In my previous post I cautioned against looping across observations, then showed how to do it anyway, using the example of reshaping a list from long to wide. A reader suggested, not unreasonably, that one might want to use reshape for that. He then proceeded with a code example, under the reservation that he did not know if it would be any faster. This brings me to the topic of benchmarking.

I seldom compare the speed of execution of alternative solutions for the same problem. It's something that's done all the time in general-purpose programming, but in run-of-the-mill statistics and data management this is not a pressing concern. You want to write clear, reproducible code.

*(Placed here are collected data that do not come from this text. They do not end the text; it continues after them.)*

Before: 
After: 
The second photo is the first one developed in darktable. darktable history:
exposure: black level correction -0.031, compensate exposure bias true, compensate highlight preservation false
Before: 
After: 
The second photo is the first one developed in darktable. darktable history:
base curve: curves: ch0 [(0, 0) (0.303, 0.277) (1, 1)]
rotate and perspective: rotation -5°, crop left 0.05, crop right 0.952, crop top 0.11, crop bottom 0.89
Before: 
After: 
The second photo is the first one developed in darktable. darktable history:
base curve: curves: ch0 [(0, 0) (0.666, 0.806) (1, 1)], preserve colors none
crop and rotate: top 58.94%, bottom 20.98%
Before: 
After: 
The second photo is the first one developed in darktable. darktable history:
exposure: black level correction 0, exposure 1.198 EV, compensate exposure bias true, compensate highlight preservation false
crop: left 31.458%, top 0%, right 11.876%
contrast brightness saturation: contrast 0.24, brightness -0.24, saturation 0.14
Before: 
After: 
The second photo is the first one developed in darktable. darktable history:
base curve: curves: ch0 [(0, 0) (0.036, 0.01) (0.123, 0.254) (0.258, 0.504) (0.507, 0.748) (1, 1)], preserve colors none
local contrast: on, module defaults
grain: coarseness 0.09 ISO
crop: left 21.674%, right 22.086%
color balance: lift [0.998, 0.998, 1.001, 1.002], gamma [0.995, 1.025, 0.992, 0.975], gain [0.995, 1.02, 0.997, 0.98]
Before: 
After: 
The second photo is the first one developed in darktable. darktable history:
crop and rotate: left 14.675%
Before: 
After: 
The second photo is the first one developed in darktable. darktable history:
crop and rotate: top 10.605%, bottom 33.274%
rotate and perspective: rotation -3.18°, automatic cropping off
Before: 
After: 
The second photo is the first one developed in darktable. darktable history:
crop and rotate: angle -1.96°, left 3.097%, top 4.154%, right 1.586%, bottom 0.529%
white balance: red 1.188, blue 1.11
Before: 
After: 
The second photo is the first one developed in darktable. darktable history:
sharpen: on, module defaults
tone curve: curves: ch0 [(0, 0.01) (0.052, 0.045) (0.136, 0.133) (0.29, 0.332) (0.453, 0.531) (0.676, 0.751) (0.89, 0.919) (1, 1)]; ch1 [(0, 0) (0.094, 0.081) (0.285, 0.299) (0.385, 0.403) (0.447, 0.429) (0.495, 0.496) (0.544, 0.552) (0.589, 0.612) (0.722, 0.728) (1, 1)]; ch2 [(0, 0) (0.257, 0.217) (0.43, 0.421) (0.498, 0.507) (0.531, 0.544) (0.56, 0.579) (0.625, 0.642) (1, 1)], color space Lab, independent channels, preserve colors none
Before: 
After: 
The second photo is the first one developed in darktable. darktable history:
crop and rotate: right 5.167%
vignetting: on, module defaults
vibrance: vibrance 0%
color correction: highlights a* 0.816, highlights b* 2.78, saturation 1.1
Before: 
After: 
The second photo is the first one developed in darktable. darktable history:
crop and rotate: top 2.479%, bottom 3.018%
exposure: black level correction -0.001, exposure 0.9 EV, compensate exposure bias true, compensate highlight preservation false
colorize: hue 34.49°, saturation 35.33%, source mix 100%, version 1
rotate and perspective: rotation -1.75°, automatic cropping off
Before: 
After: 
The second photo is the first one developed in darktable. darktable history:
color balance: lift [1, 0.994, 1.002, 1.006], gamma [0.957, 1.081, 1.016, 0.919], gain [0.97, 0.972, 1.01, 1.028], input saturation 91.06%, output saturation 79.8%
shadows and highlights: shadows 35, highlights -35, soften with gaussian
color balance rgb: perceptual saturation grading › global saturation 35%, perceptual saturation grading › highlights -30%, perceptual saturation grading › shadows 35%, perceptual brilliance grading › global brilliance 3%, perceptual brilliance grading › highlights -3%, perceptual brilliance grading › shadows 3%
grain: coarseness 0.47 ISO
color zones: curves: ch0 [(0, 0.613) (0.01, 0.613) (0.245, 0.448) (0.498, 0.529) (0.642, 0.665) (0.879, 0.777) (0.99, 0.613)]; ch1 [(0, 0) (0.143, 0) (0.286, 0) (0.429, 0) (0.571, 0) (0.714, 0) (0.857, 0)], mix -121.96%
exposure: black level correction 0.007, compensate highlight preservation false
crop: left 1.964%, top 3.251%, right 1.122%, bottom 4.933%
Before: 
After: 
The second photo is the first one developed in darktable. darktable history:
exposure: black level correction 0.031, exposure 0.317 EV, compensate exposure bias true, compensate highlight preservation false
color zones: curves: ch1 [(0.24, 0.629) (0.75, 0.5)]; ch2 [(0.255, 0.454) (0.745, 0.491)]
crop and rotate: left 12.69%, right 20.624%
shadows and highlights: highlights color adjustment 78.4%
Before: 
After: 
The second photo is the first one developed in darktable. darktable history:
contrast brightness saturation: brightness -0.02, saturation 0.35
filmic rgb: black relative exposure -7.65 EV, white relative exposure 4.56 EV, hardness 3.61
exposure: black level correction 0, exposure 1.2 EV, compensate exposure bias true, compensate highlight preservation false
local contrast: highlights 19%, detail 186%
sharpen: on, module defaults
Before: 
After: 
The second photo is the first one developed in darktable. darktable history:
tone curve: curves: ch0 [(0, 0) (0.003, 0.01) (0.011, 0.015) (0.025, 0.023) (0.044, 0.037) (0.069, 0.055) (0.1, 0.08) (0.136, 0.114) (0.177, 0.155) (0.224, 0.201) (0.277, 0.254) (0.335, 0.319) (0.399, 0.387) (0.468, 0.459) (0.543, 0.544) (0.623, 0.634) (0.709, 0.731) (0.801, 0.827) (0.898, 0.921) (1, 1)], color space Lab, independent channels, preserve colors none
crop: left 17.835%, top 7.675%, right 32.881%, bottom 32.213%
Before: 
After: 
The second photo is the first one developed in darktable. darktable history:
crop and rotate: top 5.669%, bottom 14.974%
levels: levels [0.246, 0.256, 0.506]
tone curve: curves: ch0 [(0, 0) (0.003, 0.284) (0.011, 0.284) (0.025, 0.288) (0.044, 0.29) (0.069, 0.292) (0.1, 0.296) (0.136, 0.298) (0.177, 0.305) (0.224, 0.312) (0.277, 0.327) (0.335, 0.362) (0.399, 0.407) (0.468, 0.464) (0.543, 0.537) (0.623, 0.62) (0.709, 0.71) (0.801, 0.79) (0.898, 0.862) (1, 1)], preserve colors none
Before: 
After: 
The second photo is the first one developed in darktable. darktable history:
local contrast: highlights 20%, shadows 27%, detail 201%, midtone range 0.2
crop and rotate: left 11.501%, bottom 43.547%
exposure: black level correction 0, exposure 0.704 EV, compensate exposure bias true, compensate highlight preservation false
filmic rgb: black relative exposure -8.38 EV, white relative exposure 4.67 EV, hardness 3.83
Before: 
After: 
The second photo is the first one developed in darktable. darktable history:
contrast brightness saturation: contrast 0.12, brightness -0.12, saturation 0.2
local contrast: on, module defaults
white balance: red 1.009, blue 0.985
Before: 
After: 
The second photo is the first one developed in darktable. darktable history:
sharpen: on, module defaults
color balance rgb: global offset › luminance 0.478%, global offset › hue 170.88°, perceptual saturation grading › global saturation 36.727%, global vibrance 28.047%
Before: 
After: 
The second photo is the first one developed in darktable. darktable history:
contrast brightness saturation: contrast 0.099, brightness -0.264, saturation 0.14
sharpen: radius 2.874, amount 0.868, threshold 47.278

How long that takes to run is less important than how easy it is to follow and replicate, because it typically doesn't have to run more than once: you write your paper, send it to the publisher, and you're done.

But I don't publish for a living. Instead, I write code that does have to run over and over again, so it's about time that I put some thought in how to measure its performance. If you already have a favorite way of doing that, I am curious. Below is my attempt: a comparison of my initial solution (looping across observations) and Phil's (using reshape and a couple of other clever Stata functions) for a data set of 1,000,000 observations.

clear
set mem 100m

set obs 1000000
gen x=uniform()

// using the egen function seq()
capture prog drop phil
prog def phil

local myvar `1'
count
local n=r(N)
egen i=seq(), from(1) to(`n') block(2)
gen j=mod(_n,2)+1
reshape wide `myvar', i(i) j(j)
destring `myvar'1, replace

end

// looping across observations
capture prog drop gabi
prog def gabi

local myvar `1'
count
local obs=r(N)/2
gen var2=.

forvalues i=1/`obs' {
  local there=`i'*2
  local here=`there'-1
  replace var2=`myvar'[`there'] in `here'
}

end

// speed comparison
foreach k in phil gabi {
  preserve
  di c(current_time) // check the clock
  di "`k''s solution"
  quietly `k' x
  di c(current_time) // check again
  restore
}

The idea is to compare the time posted on screen before and after running each program. On my machine (Dell Latitude D600, Intel Core 2 Duo, 2.0GHz, 2G of RAM) I found this:

11:26:20
phil's solution
11:26:29
11:26:29
gabi's solution
11:26:44

.
end of do-file

Clearly, reshape beats looping across observations: 9 seconds vs. 15.